Hearing loss can have an emotional impact on the overall quality of life – not only on the one experiencing it but also on their friends and family. In this blog, we’ll explore the signs that your loved one may be experiencing hearing loss. We’ll also share how you can support them while improving communication and ensuring a better quality of life for both of you.

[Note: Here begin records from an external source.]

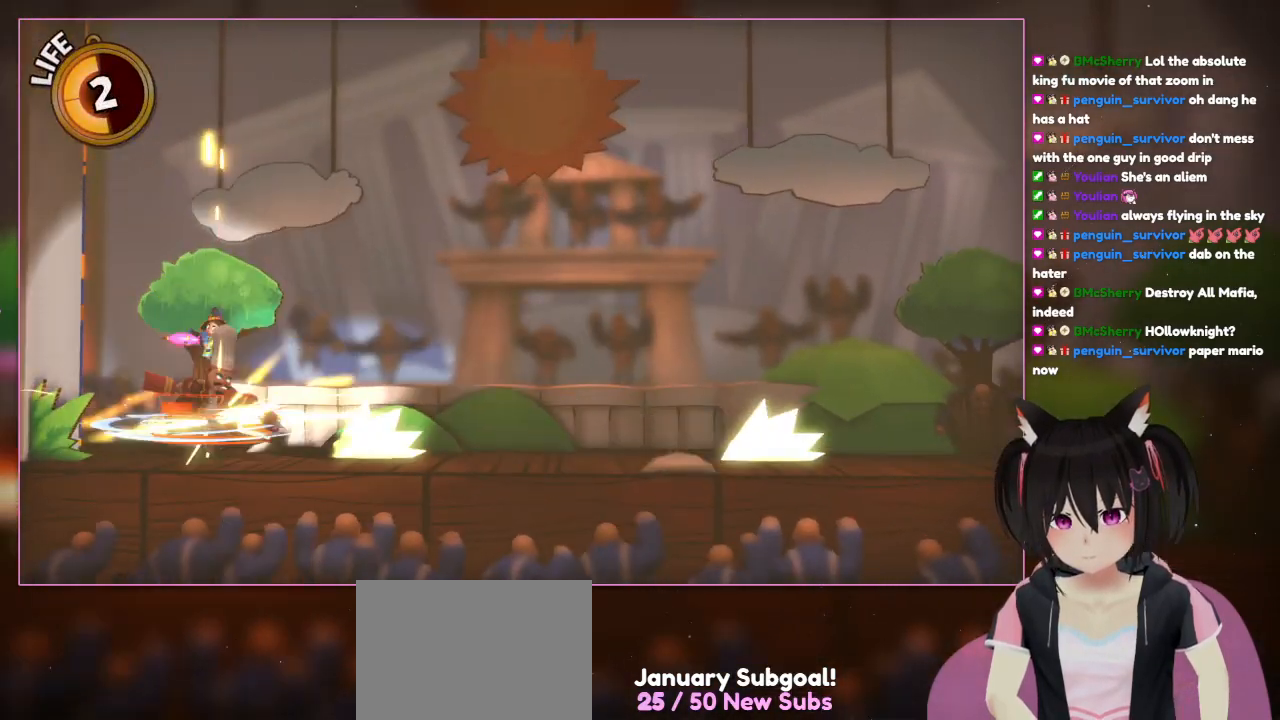
{"buttons": [], "left_stick": "left", "right_stick": "center", "events": []}
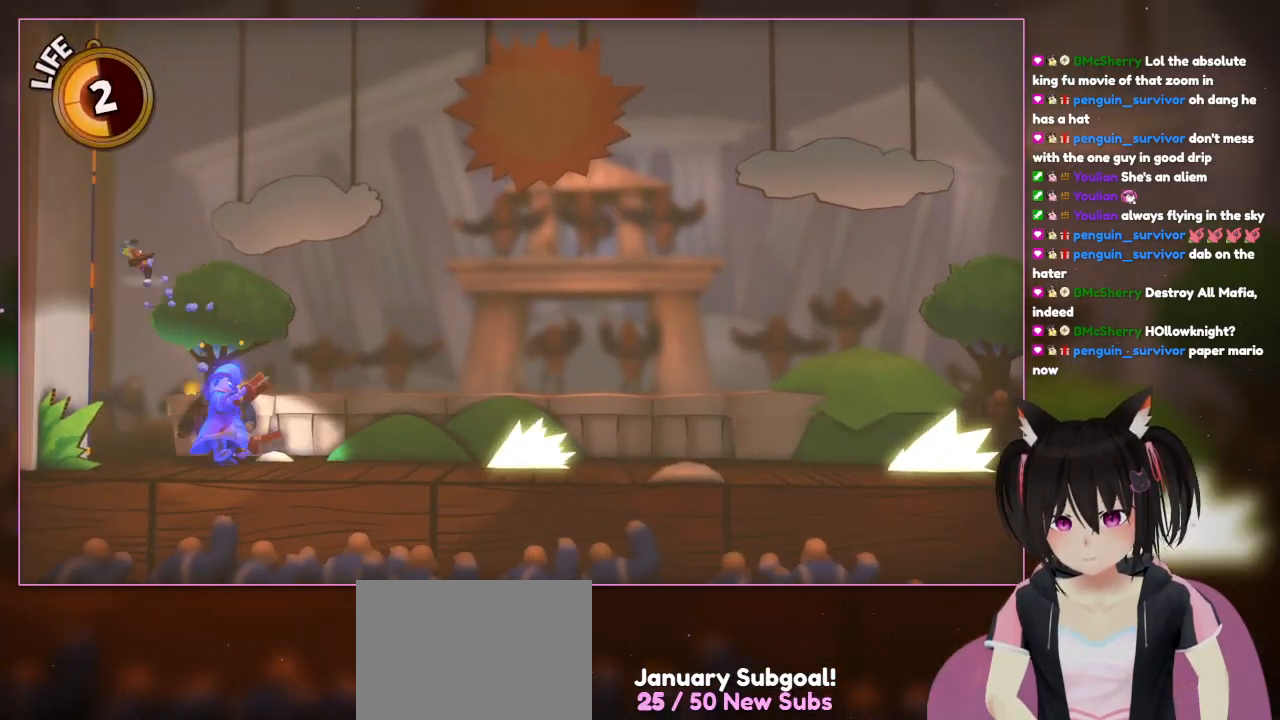
{"buttons": [], "left_stick": "left", "right_stick": "center", "events": [[33, "A", "down"], [433, "A", "up"]]}
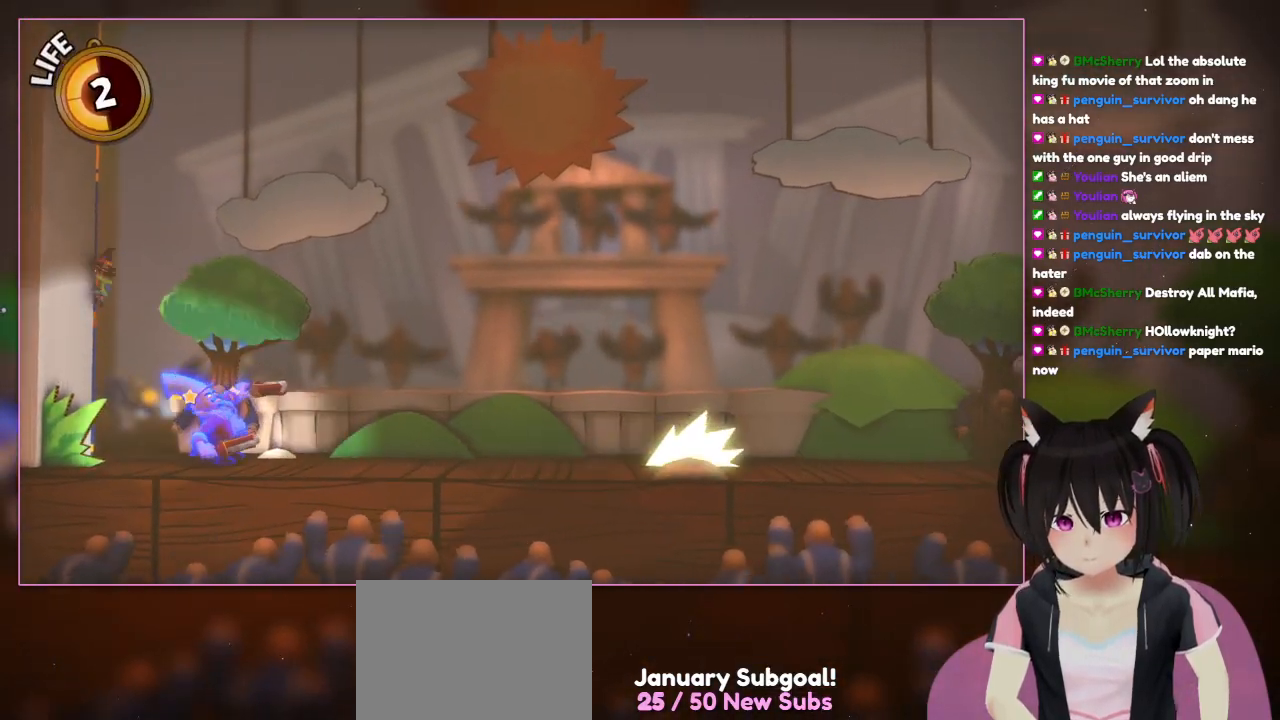
{"buttons": ["X"], "left_stick": "right", "right_stick": "center", "events": [[133, "X", "down"], [133, "left_stick", "right"]]}
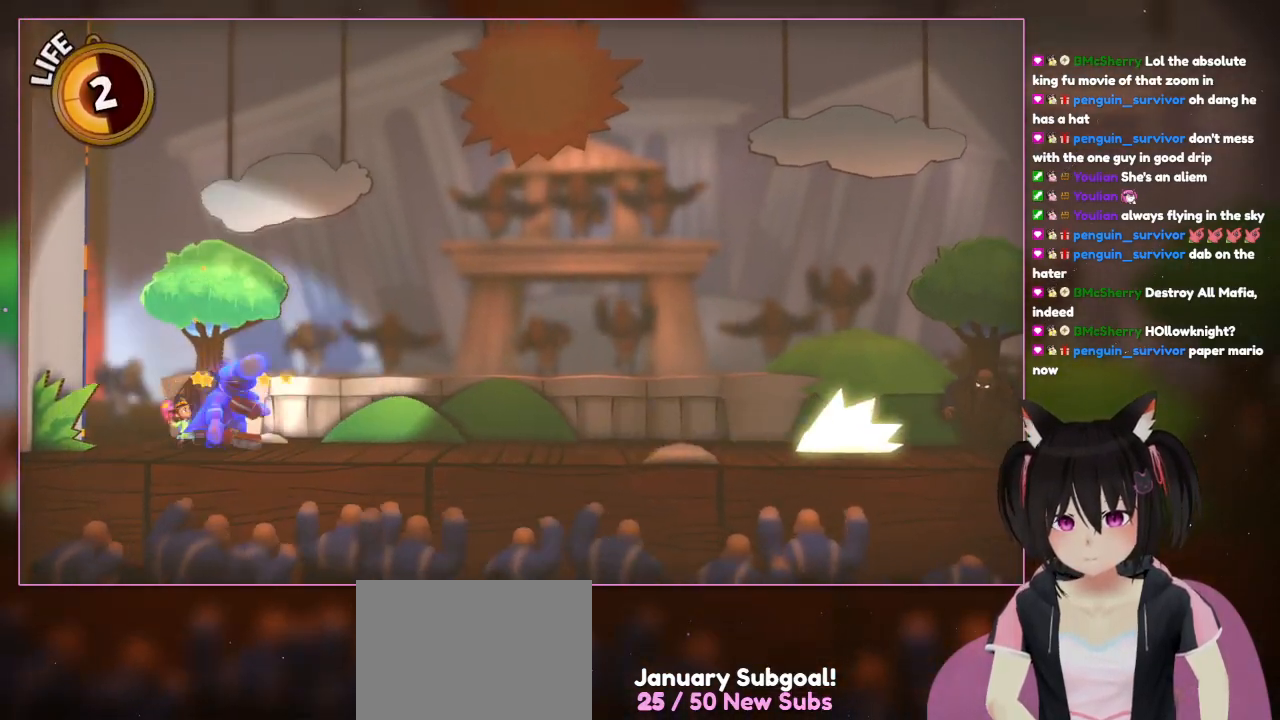
{"buttons": ["X"], "left_stick": "right", "right_stick": "center", "events": []}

Recognizing the Signs of Hearing Loss

1. Isolation

Many social situations can present complex listening challenges due to background noise and multiple talkers. People with hearing loss may avoid conversations, as it becomes increasingly difficult for them to keep up. They might start isolating themselves, leading to anxiety about attending certain events or depression about missing out on social situations they once loved.

2. Bluffing Through a Conversation

People with diminished hearing might only capture parts of a conversation, nodding along even when they don’t fully grasp the details. They may be aware that a person is asking a question but not fully comprehend its context. They’ll try their best by nodding or offering simple responses, hoping they’ve answered correctly.

3. Turning up the TV

Hearing loss can range from mild to profound, affecting different frequencies. Some individuals need more volume and clarity, leading to turning up the television volume. As hearing loss is often gradual, the TV volume may increase over time to compensate.

How to Help Someone with Hearing Loss

1. Get Your Hearing Checked Too

To show your support, offer to accompany them to a hearing evaluation. As we age, our chances of having hearing loss increase, so having someone else get their hearing checked too might make them more comfortable about making the appointment.

2. Kindly Address Potential Issues

Family and friends often notice a loved one struggling with hearing loss before they may be ready to admit it. Be respectful and empathetic, letting them know when they haven’t followed a conversation or answered a question appropriately. Remember, listening and hearing are two very different things and your loved one may be doing the best they can.

3. Encourage Research on Technology

Nowadays, devices for hearing loss are always improving. Make a risk-free appointment with a hearing care provider to have all the details explained—manufacturer, technology levels, features, styles, colors, rechargeability, and Bluetooth streaming. It may be surprising how far the technology has come.

Effective Communication Strategies

Successful communication requires effort by both the listener and the speaker. Even with hearing aids, it is essential to improve communication. Here are some tips:

  • Ensure you have the person’s attention before speaking. Say their name or gently touch their hand, arm, or shoulder.
  • Maintain eye contact. Face the person and concentrate on the speaker.
  • Keep a distance of 3-6 feet when speaking.
  • Illuminate your face (avoid backlighting).
  • Speak naturally, clearly, and at a moderate pace.
  • Keep your mouth visible—avoid chewing food, gum, or smoking while talking.
  • Rephrase rather than repeat if misunderstood.
  • Choose a quiet environment and reduce background noise.
  • Use facial expressions, gestures, and body language to aid communication.
  • Clearly introduce topics and transitions—give clues when changing the subject.
  • Tell others how best to converse with you. Ask for written cues if needed.
  • Don’t bluff—let the speaker know when you don’t understand.
  • Be patient if the response seems slow and be sensitive to signs of confusion or uncertainty.
  • Be aware of listener fatigue—people with hearing loss must work harder to communicate. This can be extremely tiring. If they are too tired to concentrate, reschedule the discussion.
  • Maintain a sense of humor and stay positive.

Always remember:

  • Hearing loss does not equate with a loss of intelligence.
  • Just because a person can hear your voice, does not mean they can understand your words.

With these insights and strategies, you’ll be better equipped to support your loved one navigating the challenges of hearing loss. By fostering understanding and empathy, you can help facilitate better communication, forge stronger relationships, and enrich their quality of life.